There have been signs in recent years that the public are more forgiving, and some brands have held firm to their brand ambassadors in the face of scandals. After she was photographed taking cocaine, Kate Moss was dropped by a number of brands, including Burberry, Chanel, and H&M, but Rimmel either took the view that the storm would blow over (which it did), that the public didn’t care that much (they didn’t seem to) or that the ‘bad girl’ thing actually helped their brand (it probably did). More than a decade later, Kate moss is still the face of Rimmel – and many other brands besides.

Each of those brands obviously made a judgment call when Kate hit the front pages – and presumably did so at the time of signing her up. I mean ‘Model Takes Cocaine’ is hardly a shocking or unexpected headline, is it? A risk analysis will have been undertaken, and a crisis preparedness plan put in place – something we do for all types of organization, in relation to all types of risk.  

But the PewDiePie incident is something else. A model taking drugs, an actor having an extra-marital affair, an athlete in a doping scandal… these are all risks that one can predict and, to some extent, prepare for. But anti-Semitic remarks from a YouTuber popular with kids? Even our crisis comms leader David Schraeder, accustomed to donning the black hat in these situations, would have had a hard time seeing that one coming.

Part of the issue here is surely that anyone can be a YouTuber. And even the most successful (as PewDiePie was) lack the kind of sophisticated management and support that ‘regular celebrities’ enjoy. The land of online influencers is the Wild West.

________________________________________

- [TASK ITEM]
Please write out the part of the text on brands and celebrity scandals that opens with the words containing "There have been" and closes with "other brands besides.". The material that follows has nothing to do with the text above.

________________________________________

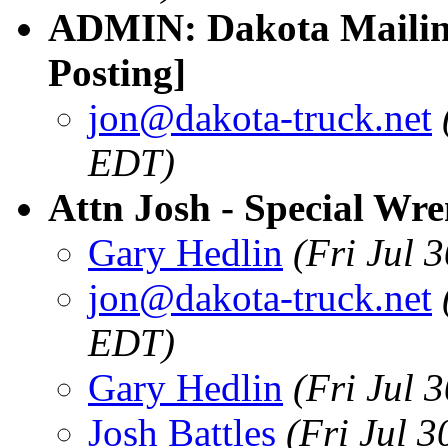
ADMIN: Dakota Mailing
Posting]
jon@dakota-truck.net
EDT)
Attn Josh - Special Wr
Gary Hedlin
(Fri Jul 
jon@dakota-truck.net
EDT)
Gary Hedlin
(Fri Jul 
Josh Battles
(Fri Jul 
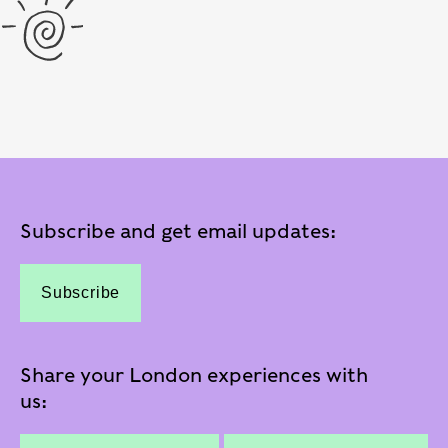
Subscribe and get email updates:
Subscribe
Share your London experiences with
us:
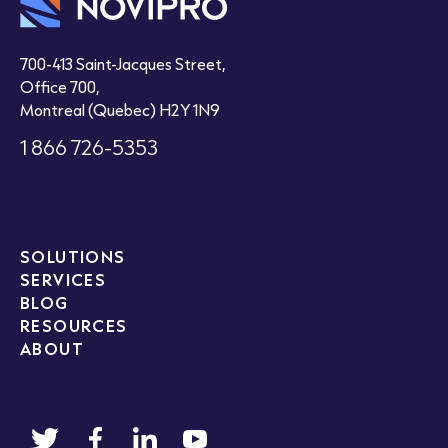
700-413 Saint-Jacques Street,
Office 700,
Montreal (Quebec) H2Y 1N9
1 866 726-5353
SOLUTIONS
SERVICES
BLOG
RESOURCES
ABOUT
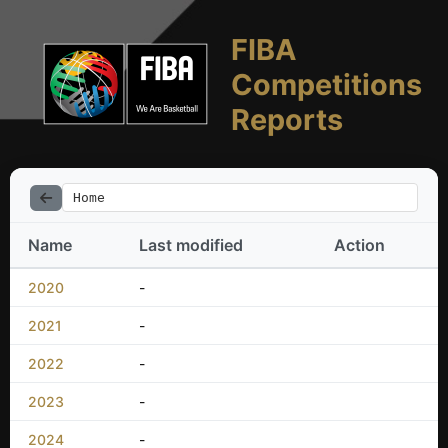
FIBA
Competitions
Reports
Home
Name
Last modified
Action
2020
-
2021
-
2022
-
2023
-
2024
-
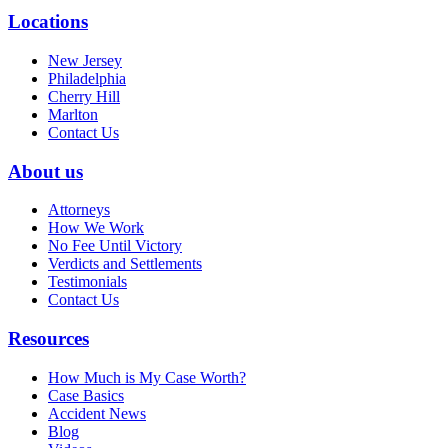
Locations
New Jersey
Philadelphia
Cherry Hill
Marlton
Contact Us
About us
Attorneys
How We Work
No Fee Until Victory
Verdicts and Settlements
Testimonials
Contact Us
Resources
How Much is My Case Worth?
Case Basics
Accident News
Blog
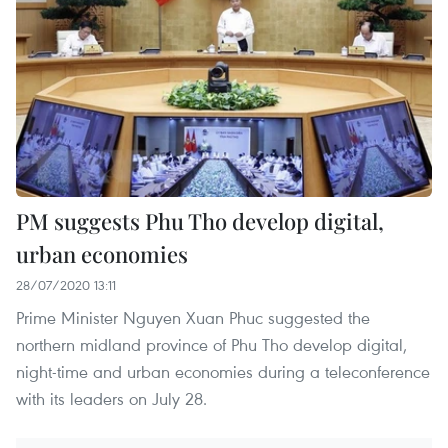
PM suggests Phu Tho develop digital,
urban economies
28/07/2020 13:11
Prime Minister Nguyen Xuan Phuc suggested the
northern midland province of Phu Tho develop digital,
night-time and urban economies during a teleconference
with its leaders on July 28.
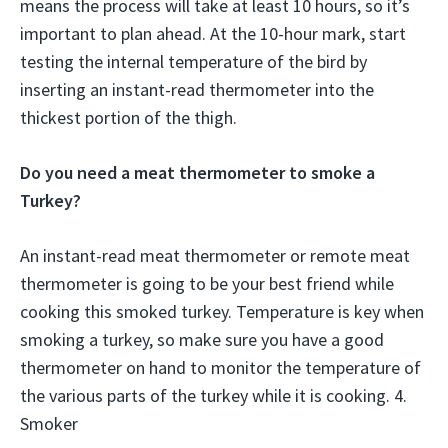
means the process will take at least 10 hours, so it’s
important to plan ahead. At the 10-hour mark, start
testing the internal temperature of the bird by
inserting an instant-read thermometer into the
thickest portion of the thigh.
Do you need a meat thermometer to smoke a
Turkey?
An instant-read meat thermometer or remote meat
thermometer is going to be your best friend while
cooking this smoked turkey. Temperature is key when
smoking a turkey, so make sure you have a good
thermometer on hand to monitor the temperature of
the various parts of the turkey while it is cooking. 4.
Smoker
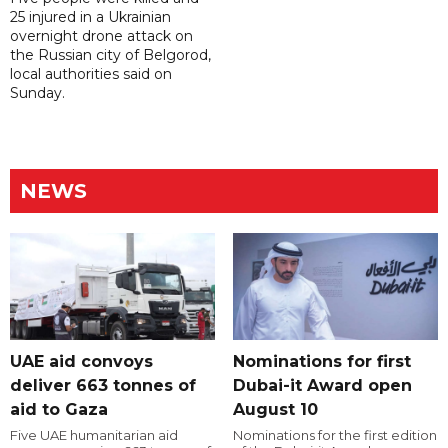
25 injured in a Ukrainian
overnight drone attack on
the Russian city of Belgorod,
local authorities said on
Sunday.
NEWS
UAE aid convoys
Nominations for first
deliver 663 tonnes of
Dubai-it Award open
aid to Gaza
August 10
Five UAE humanitarian aid
Nominations for the first edition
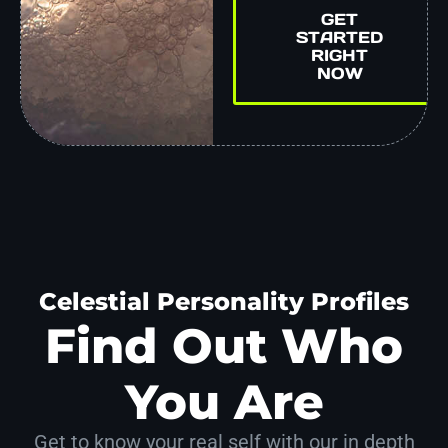
GET
STARTED
RIGHT
NOW
Celestial Personality Profiles
Find Out Who
You Are
Get to know your real self with our in depth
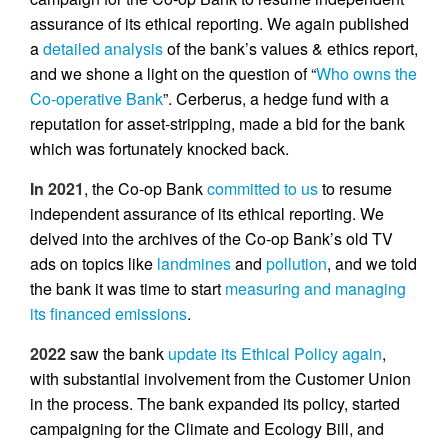
assurance of its ethical reporting. We again published
a
detailed analysis
of the bank’s values & ethics report,
and we shone a light on the question of “
Who owns the
Co-operative Bank
”. Cerberus, a hedge fund with a
reputation for asset-stripping, made a bid for the bank
which was fortunately knocked back.
In 2021
, the Co-op Bank
committed to us
to resume
independent assurance of its ethical reporting. We
delved into the archives of the Co-op Bank’s old TV
ads on topics like
landmines
and
pollution
, and we told
the bank it was time to start
measuring and managing
its financed emissions
.
2022
saw the bank
update its Ethical Policy again
,
with substantial involvement from the Customer Union
in the process. The bank expanded its policy, started
campaigning for the Climate and Ecology Bill, and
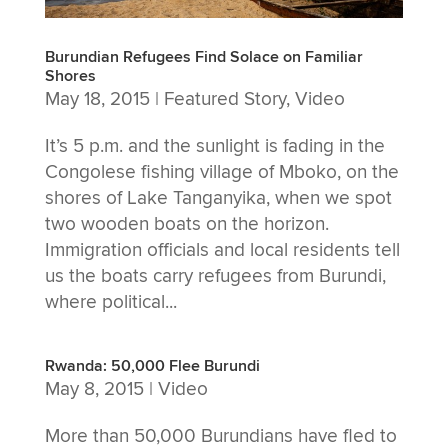
Burundian Refugees Find Solace on Familiar
Shores
May 18, 2015
|
Featured Story
,
Video
It’s 5 p.m. and the sunlight is fading in the
Congolese fishing village of Mboko, on the
shores of Lake Tanganyika, when we spot
two wooden boats on the horizon.
Immigration officials and local residents tell
us the boats carry refugees from Burundi,
where political...
Rwanda: 50,000 Flee Burundi
May 8, 2015
|
Video
More than 50,000 Burundians have fled to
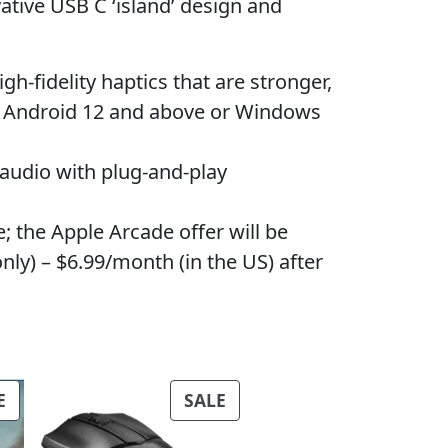
ive USB C ‘island’ design and
fidelity haptics that are stronger,
es Android 12 and above or Windows
dio with plug-and-play
the Apple Arcade offer will be
ly) – $6.99/month (in the US) after
PRODUCT
PRODUCT
E
SALE
ON
ON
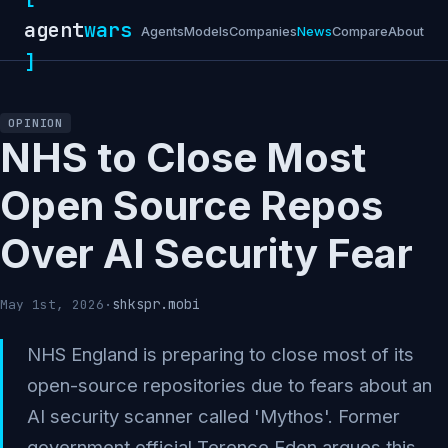
agent
wars
Agents
Models
Companies
News
Compare
About
]
OPINION
NHS to Close Most
Open Source Repos
Over AI Security Fear
shkspr.mobi
May 1st, 2026
·
NHS England is preparing to close most of its
open-source repositories due to fears about an
AI security scanner called 'Mythos'. Former
government official Terence Eden argues this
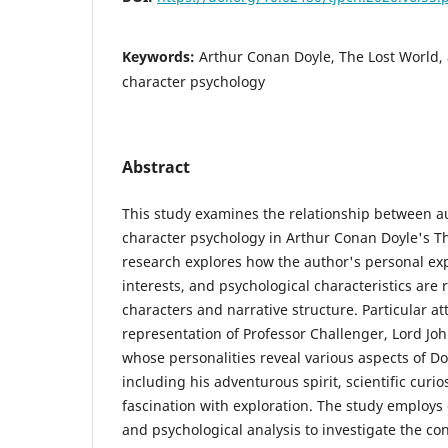
Keywords:
Arthur Conan Doyle, The Lost World, 
character psychology
Abstract
This study examines the relationship between au
character psychology in Arthur Conan Doyle's T
research explores how the author's personal ex
interests, and psychological characteristics are r
characters and narrative structure. Particular att
representation of Professor Challenger, Lord Jo
whose personalities reveal various aspects of Do
including his adventurous spirit, scientific curi
fascination with exploration. The study employs 
and psychological analysis to investigate the c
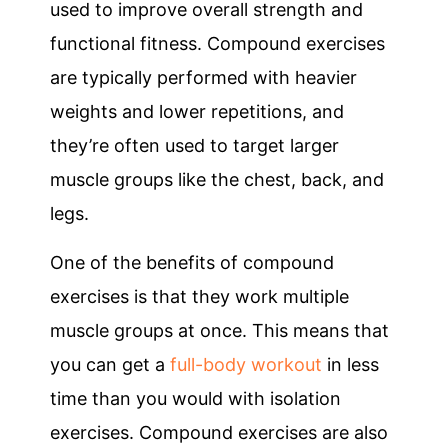
used to improve overall strength and
functional fitness. Compound exercises
are typically performed with heavier
weights and lower repetitions, and
they’re often used to target larger
muscle groups like the chest, back, and
legs.
One of the benefits of compound
exercises is that they work multiple
muscle groups at once. This means that
you can get a
full-body workout
in less
time than you would with isolation
exercises. Compound exercises are also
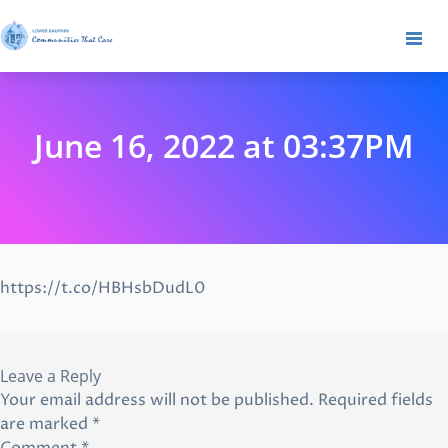
June 16, 2022 at 03:37PM
https://t.co/HBHsbDudL0
Leave a Reply
Your email address will not be published.
Required fields
are marked
*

________________________________________

- [EXERCISE RESULT]
There have been signs in recent years that the public are more forgiving, and some brands have held firm to their brand ambassadors in the face of scandals. After she was photographed taking cocaine, Kate Moss was dropped by a number of brands, including Burberry, Chanel, and H&M, but Rimmel either took the view that the storm would blow over (which it did), that the public didn’t care that much (they didn’t seem to) or that the ‘bad girl’ thing actually helped their brand (it probably did). More than a decade later, Kate moss is still the face of Rimmel – and many other brands besides.